En déplacement à l'île Maurice dimanche 16 août, le ministre français de l'Outre-mer Sébastien Lecornu avait exprimé ses réticences vis-à-vis de cette solution ; la France défendant "une approche très environnementale et très en protection de la biodiversité" proposait plutôt de "remorquer l'avant et le déconstruire ailleurs". Une démarche qui "prendrait plus de temps", avait-il reconnu. 

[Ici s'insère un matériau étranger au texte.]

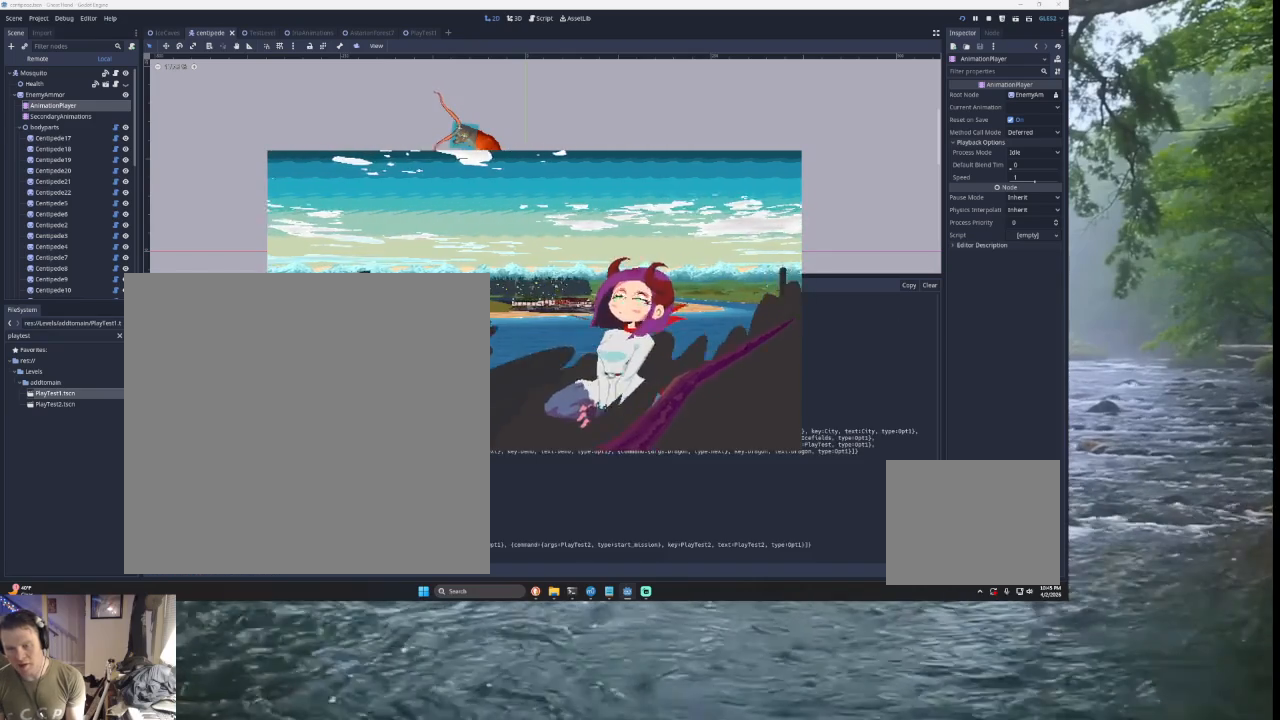
{"buttons": [], "left_stick": "center", "right_stick": "center", "events": [[100, "left_stick", "up"], [267, "left_stick", "center"]]}
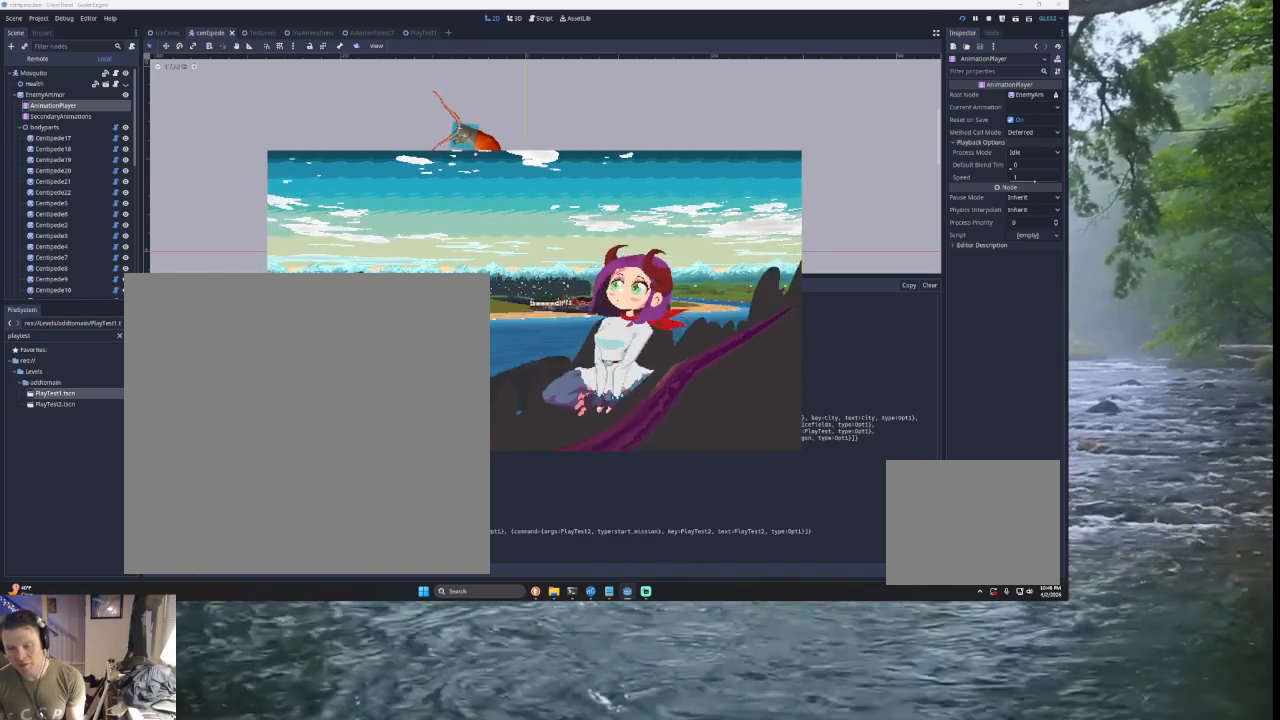
{"buttons": [], "left_stick": "center", "right_stick": "center", "events": [[233, "SQUARE", "down"], [333, "SQUARE", "up"]]}
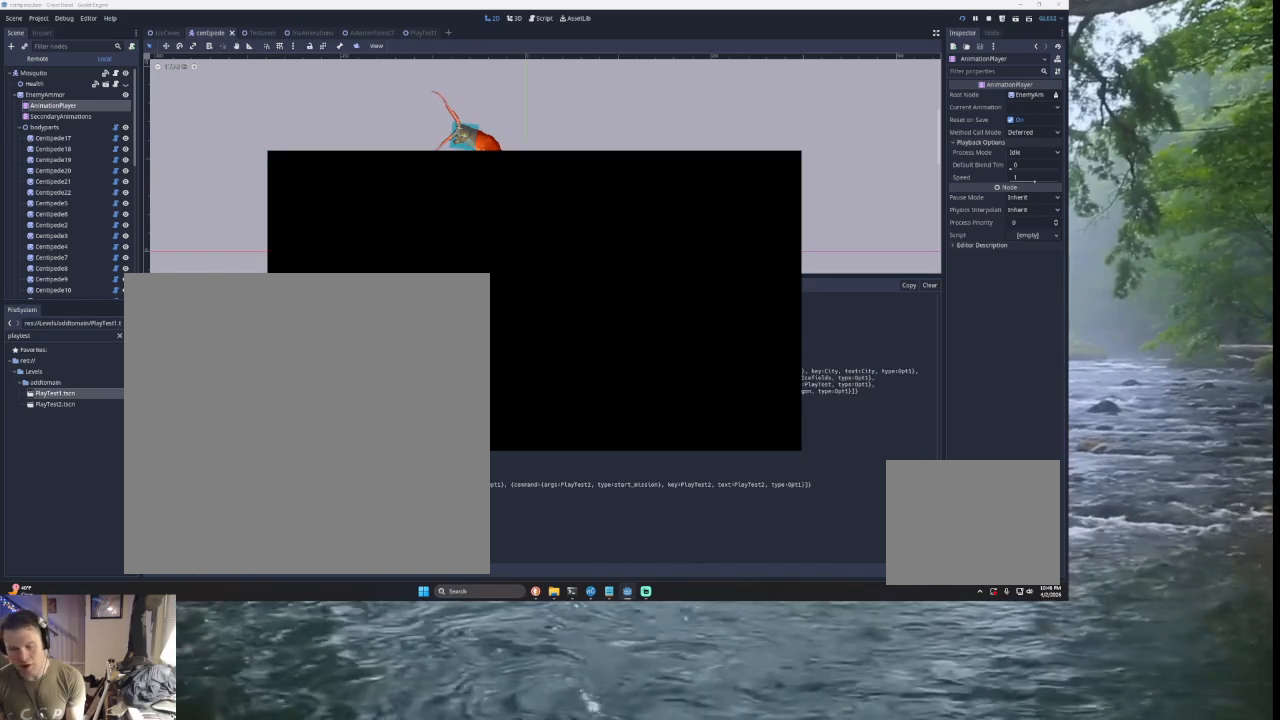
{"buttons": [], "left_stick": "center", "right_stick": "center", "events": []}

Par ailleurs, sur le risque de voir des boulettes d'hydrocarbures arriver sur les côtes réunionnaises, il avait souligné qu'"aucun dépôt de ce type" n'avait pour l'heure été repéré, et qu'il ne s'agirait de toute façon pas "d'une marée noire de type Amoco Cadiz ou Erika" - deux pétroliers dont les naufrages avaient provoqué des marées noires très graves sur les côtes atlantiques françaises en 1978 et 1999. Pour la simple et bonne raison que le navire japonais échoué à Maurice s'avère un vraquier et que "les nappes d'hydrocarbures qui se sont écoulées sont issues du fioul domestique du navire".

Le Wakashio s'est échoué le 25 juillet, au large du parc martin de Blue Bay. Près de 4.000 tonnes de mazout, 207 tonnes de diesel et 90 tonnes d'huile lubrifiante se trouvaient à bord.